The most common error is enabling compression at the caching plugin level while the web server is configured to compress separately. The result is double-compression: the plugin serves pre-compressed files and the server attempts to compress them again. Browsers receive malformed payloads and often silently fall back to uncompressed responses.

A second common mistake is excluding MIME types. Many default server configurations compress HTML but omit JavaScript, CSS, SVG, JSON, and XML. In a typical WordPress page load, JS and CSS account for the majority of compressible payload.

  • cPanel / WHM: The "Optimize Website" module enables mod_deflate on Apache, but only for text/html by default. Additional MIME types must be added manually via .htaccess.
  • Plesk: Compression settings are buried under Apache & Nginx Settings per domain. Brotli is disabled by default and must be enabled per virtual host.
  • SiteGround / Cloudways: Often enable compression at the Nginx layer, but caching plugins such as WP Rocket or LiteSpeed Cache then serve pre-gzipped files via a separate mechanism, creating the double-compression scenario described above.

WordPress-Specific Configuration

WordPress itself does not control HTTP compression — that is the web server's responsibility. However, several caching plugins interact with the server's compression layer in ways that can break it. The rule is: configure compression at exactly one layer.

Nginx — minimal compression block covering all key MIME types
gzip on;
gzip_vary on;
gzip_proxied any;
gzip_comp_level 6;
gzip_types
    text/plain
    text/css
    text/javascript
    application/javascript
    application/json
    application/xml
    image/svg+xml
    font/woff2;

# Brotli (requires ngx_brotli module)
brotli on;
brotli_comp_level 6;
brotli_types
    text/plain
    text/css
    text/javascript
    application/javascript
    application/json
    application/xml
    image/svg+xml
    font/woff2;

Impact on Core Web Vitals

Compression's most direct Core Web Vitals impact is on Largest Contentful Paint. LCP measures the time until the largest visible element is rendered. For most WordPress pages, that element depends on CSS and render-blocking JS being parsed first.
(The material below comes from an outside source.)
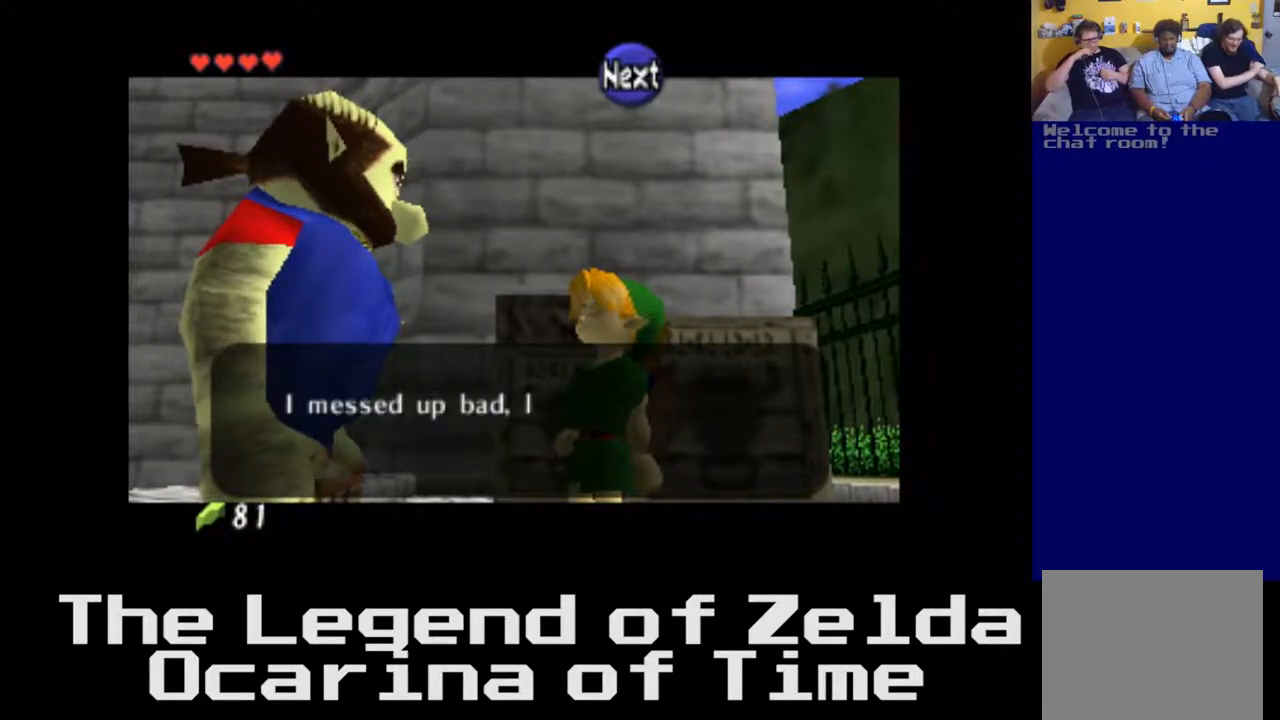
{"buttons": [], "left_stick": "center", "right_stick": "center", "events": [[117, "A", "up"]]}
Reducing transfer size shortens the time those resources spend in transit, particularly on mobile connections.

On a representative WooCommerce product page we measured — 340 KB of uncompressed JS and CSS — enabling Brotli reduced the compressed payload to 89 KB. On a throttled 4G connection (12 Mbps), that difference translates to approximately 170 ms of saved transfer time before the browser can begin rendering.

LCP signal

If your PageSpeed Insights report flags "Enable text compression" as an opportunity, your server is not compressing. This is a high-priority fix — it costs nothing and typically moves LCP by 100–300 ms on mobile.

How to Verify Your Setup

Never rely on a hosting panel toggle to confirm compression is working. Verify at the HTTP response level. Three methods, in order of reliability:

  • curl with Accept-Encoding: The command shown in the Brotli section above. Pipe through grep content-encoding and confirm the expected algorithm is returned.
  • Browser DevTools → Network tab: Select any JS or CSS file, open the Headers panel, and check the Response Headers for content-encoding. Also compare "Size" (transferred) vs "Transferred" columns — a large gap confirms compression is active.
  • WebPageTest with compression audit: Run a test and check the "Compress Transfer" section. Any asset listed there is uncompressed and should be investigated.